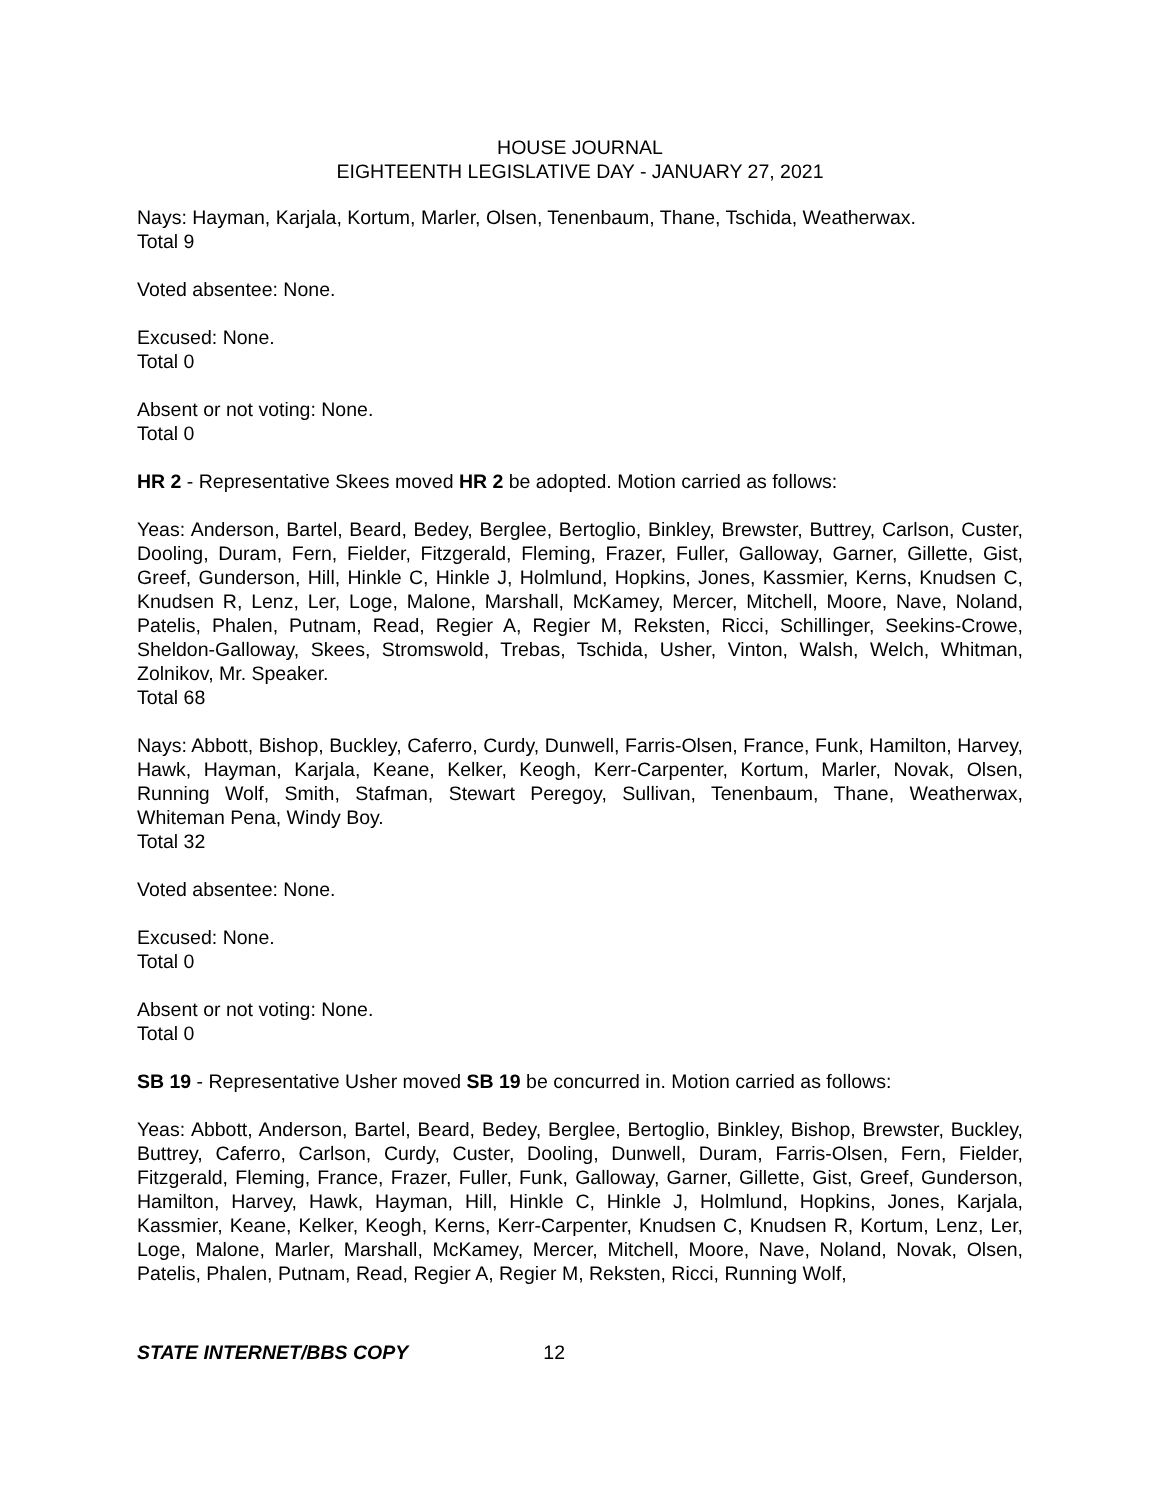HOUSE JOURNAL
EIGHTEENTH LEGISLATIVE DAY - JANUARY 27, 2021
Nays: Hayman, Karjala, Kortum, Marler, Olsen, Tenenbaum, Thane, Tschida, Weatherwax.
Total 9
Voted absentee: None.
Excused: None.
Total 0
Absent or not voting: None.
Total 0
HR 2 - Representative Skees moved HR 2 be adopted. Motion carried as follows:
Yeas: Anderson, Bartel, Beard, Bedey, Berglee, Bertoglio, Binkley, Brewster, Buttrey, Carlson, Custer, Dooling, Duram, Fern, Fielder, Fitzgerald, Fleming, Frazer, Fuller, Galloway, Garner, Gillette, Gist, Greef, Gunderson, Hill, Hinkle C, Hinkle J, Holmlund, Hopkins, Jones, Kassmier, Kerns, Knudsen C, Knudsen R, Lenz, Ler, Loge, Malone, Marshall, McKamey, Mercer, Mitchell, Moore, Nave, Noland, Patelis, Phalen, Putnam, Read, Regier A, Regier M, Reksten, Ricci, Schillinger, Seekins-Crowe, Sheldon-Galloway, Skees, Stromswold, Trebas, Tschida, Usher, Vinton, Walsh, Welch, Whitman, Zolnikov, Mr. Speaker.
Total 68
Nays: Abbott, Bishop, Buckley, Caferro, Curdy, Dunwell, Farris-Olsen, France, Funk, Hamilton, Harvey, Hawk, Hayman, Karjala, Keane, Kelker, Keogh, Kerr-Carpenter, Kortum, Marler, Novak, Olsen, Running Wolf, Smith, Stafman, Stewart Peregoy, Sullivan, Tenenbaum, Thane, Weatherwax, Whiteman Pena, Windy Boy.
Total 32
Voted absentee: None.
Excused: None.
Total 0
Absent or not voting: None.
Total 0
SB 19 - Representative Usher moved SB 19 be concurred in. Motion carried as follows:
Yeas: Abbott, Anderson, Bartel, Beard, Bedey, Berglee, Bertoglio, Binkley, Bishop, Brewster, Buckley, Buttrey, Caferro, Carlson, Curdy, Custer, Dooling, Dunwell, Duram, Farris-Olsen, Fern, Fielder, Fitzgerald, Fleming, France, Frazer, Fuller, Funk, Galloway, Garner, Gillette, Gist, Greef, Gunderson, Hamilton, Harvey, Hawk, Hayman, Hill, Hinkle C, Hinkle J, Holmlund, Hopkins, Jones, Karjala, Kassmier, Keane, Kelker, Keogh, Kerns, Kerr-Carpenter, Knudsen C, Knudsen R, Kortum, Lenz, Ler, Loge, Malone, Marler, Marshall, McKamey, Mercer, Mitchell, Moore, Nave, Noland, Novak, Olsen, Patelis, Phalen, Putnam, Read, Regier A, Regier M, Reksten, Ricci, Running Wolf,
STATE INTERNET/BBS COPY 12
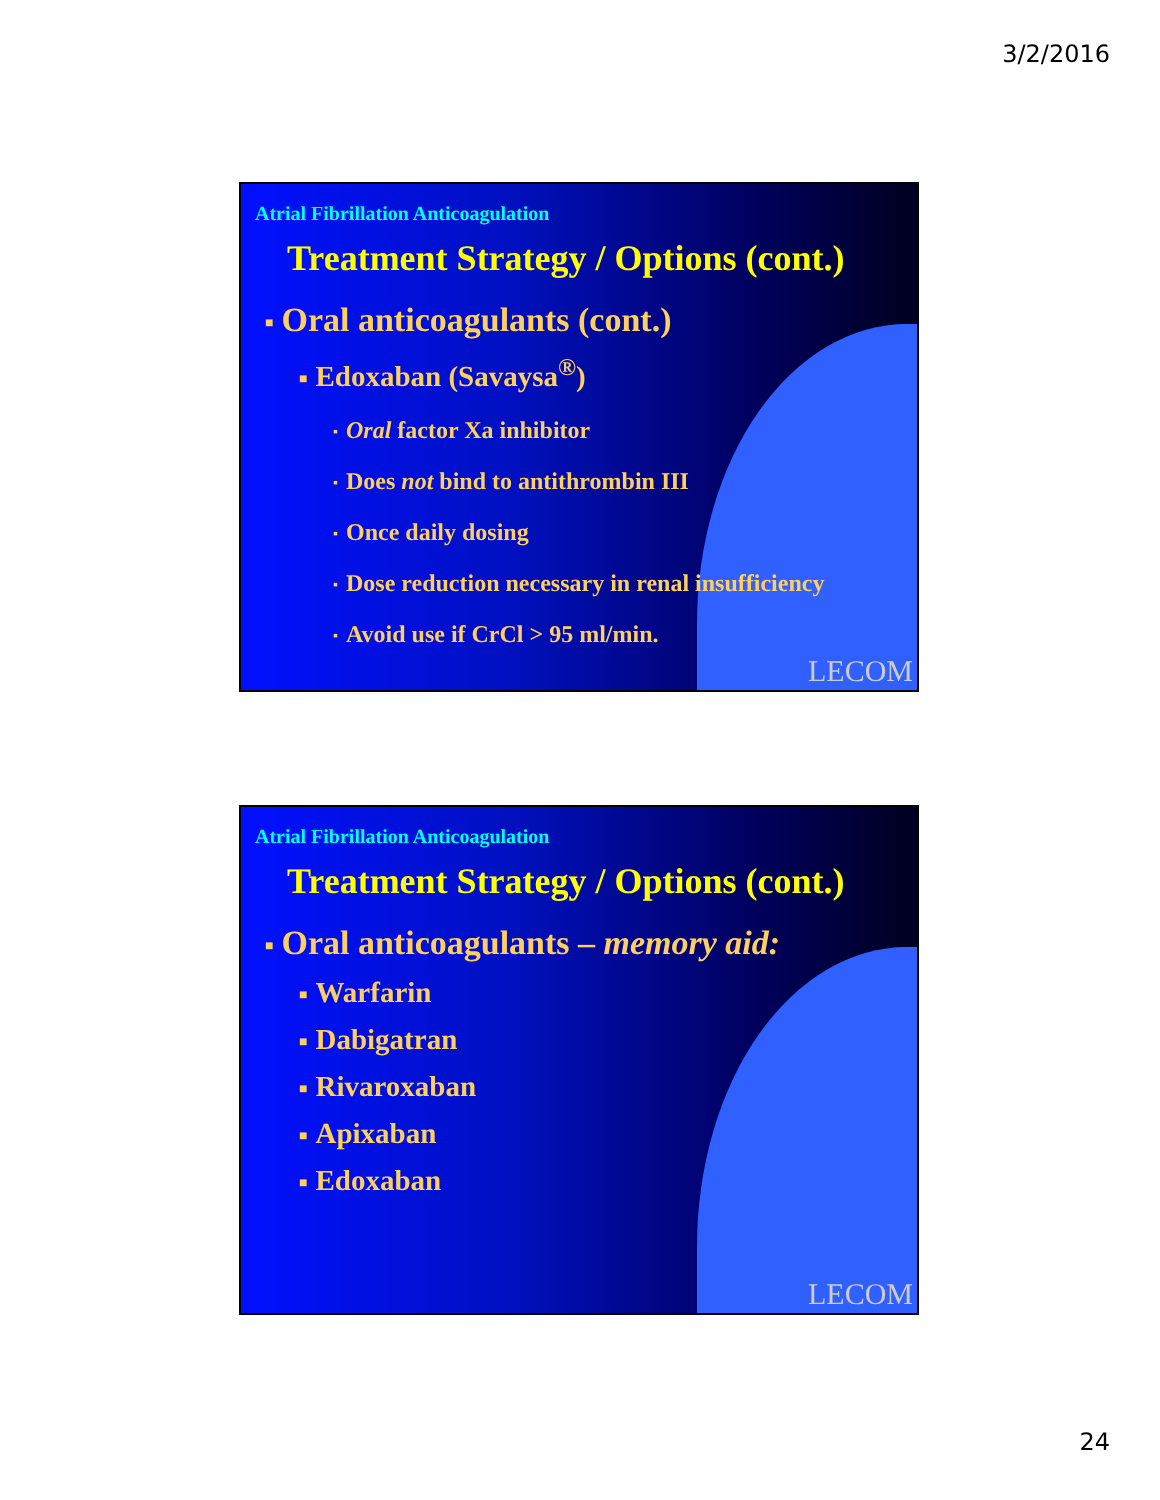3/2/2016
Atrial Fibrillation Anticoagulation
Treatment Strategy / Options (cont.)
■ Oral anticoagulants (cont.)
■ Edoxaban (Savaysa<sup>®</sup>)
▪ Oral factor Xa inhibitor
▪ Does not bind to antithrombin III
▪ Once daily dosing
▪ Dose reduction necessary in renal insufficiency
▪ Avoid use if CrCl > 95 ml/min.
LECOM
Atrial Fibrillation Anticoagulation
Treatment Strategy / Options (cont.)
■ Oral anticoagulants – memory aid:
■ Warfarin
■ Dabigatran
■ Rivaroxaban
■ Apixaban
■ Edoxaban
LECOM
24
§
Repeat, with no pictures, every line from the top of the entries above through the line that has "HR 2 - Representative", keeping each one exact.

TASK RESULT:
HOUSE JOURNAL
EIGHTEENTH LEGISLATIVE DAY - JANUARY 27, 2021
Nays: Hayman, Karjala, Kortum, Marler, Olsen, Tenenbaum, Thane, Tschida, Weatherwax.
Total 9
Voted absentee: None.
Excused: None.
Total 0
Absent or not voting: None.
Total 0
HR 2 - Representative Skees moved HR 2 be adopted. Motion carried as follows:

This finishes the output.